Gretchen Roche: We're a pharmaceutical company and there's not any companies that do exactly what we do in this area. Even though there's biotech companies, as far as the actual work there aren't any other pharmaceutical companies. So it's hard to find that exact skill set here.

Besides national recruitment, companies are enlisting area institutions to help with recruiting and training skilled workers. Brulant works with Miami, Case Western Reserve and Kent State Universities. Ben Venue works with Tech Prep, Cuyahoga Community College's high school workforce development program.

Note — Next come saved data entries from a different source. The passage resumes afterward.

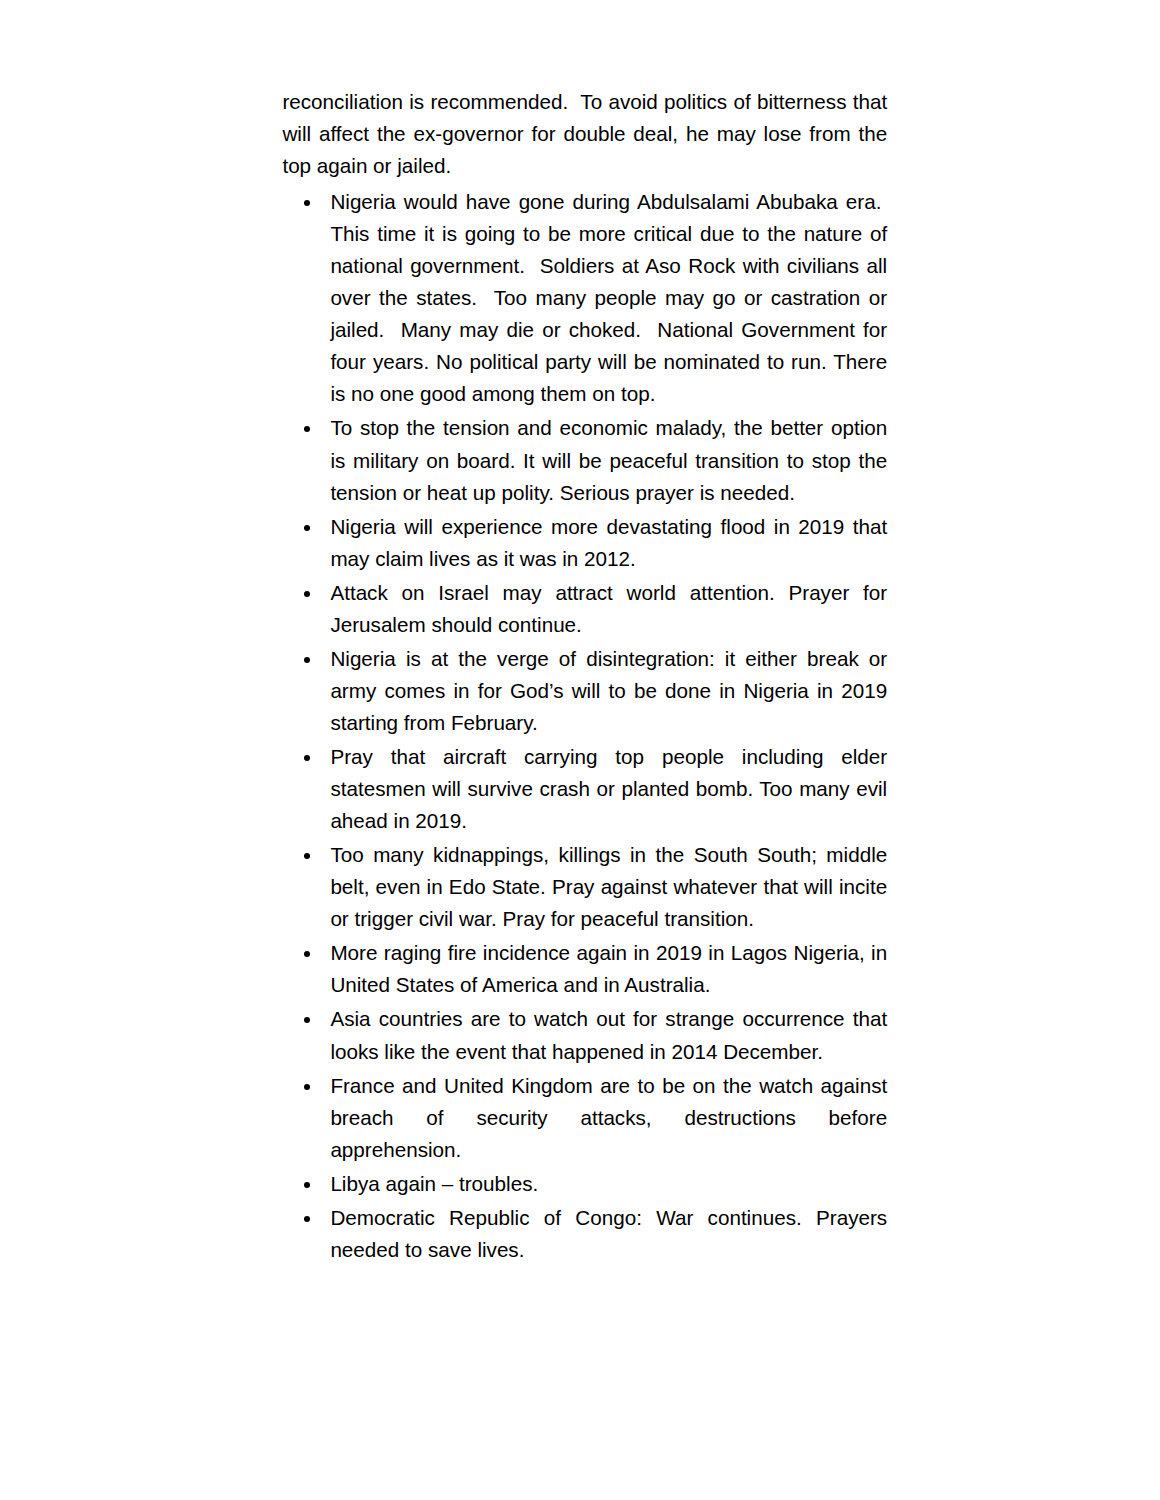reconciliation is recommended. To avoid politics of bitterness that will affect the ex-governor for double deal, he may lose from the top again or jailed.
Nigeria would have gone during Abdulsalami Abubaka era. This time it is going to be more critical due to the nature of national government. Soldiers at Aso Rock with civilians all over the states. Too many people may go or castration or jailed. Many may die or choked. National Government for four years. No political party will be nominated to run. There is no one good among them on top.
To stop the tension and economic malady, the better option is military on board. It will be peaceful transition to stop the tension or heat up polity. Serious prayer is needed.
Nigeria will experience more devastating flood in 2019 that may claim lives as it was in 2012.
Attack on Israel may attract world attention. Prayer for Jerusalem should continue.
Nigeria is at the verge of disintegration: it either break or army comes in for God’s will to be done in Nigeria in 2019 starting from February.
Pray that aircraft carrying top people including elder statesmen will survive crash or planted bomb. Too many evil ahead in 2019.
Too many kidnappings, killings in the South South; middle belt, even in Edo State. Pray against whatever that will incite or trigger civil war. Pray for peaceful transition.
More raging fire incidence again in 2019 in Lagos Nigeria, in United States of America and in Australia.
Asia countries are to watch out for strange occurrence that looks like the event that happened in 2014 December.
France and United Kingdom are to be on the watch against breach of security attacks, destructions before apprehension.
Libya again – troubles.
Democratic Republic of Congo: War continues. Prayers needed to save lives.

Relationships like these may give the high-tech workforce a boost, but Brad Nellis says not enough students are enrolled in tech programs. Nellis is director of NEOSA, the IT trade association branch of the Council of Smaller Enterprises in Cleveland. He says students still remember the job woes of the dot.com crash nearly 10 years ago.

Brad Nellis: A lot of students that had previously been enrolling in tech disciplines have stopped enrolling in them. So really for probably the last two years, tech enrollment at area universities has probably dropped on average 25 to 40%, depending on the university.

Dennis Roberts, director of the Cuyahoga County Workforce Development board, says local companies will continue to have difficulties in recruiting until they identify the gaps in their workforce.

Dennis Roberts: We've actually had focus groups with IT companies for example and what we've found is, it's hard to get companies to agree on what the need is.

That need, Roberts says, is individual to each company. He says companies should collaborate with groups such as his to recruit the right kind of workers. Once employers fill those jobs, the next step is figuring out ways to keep them filled. Tasha Flournoy, 90.3.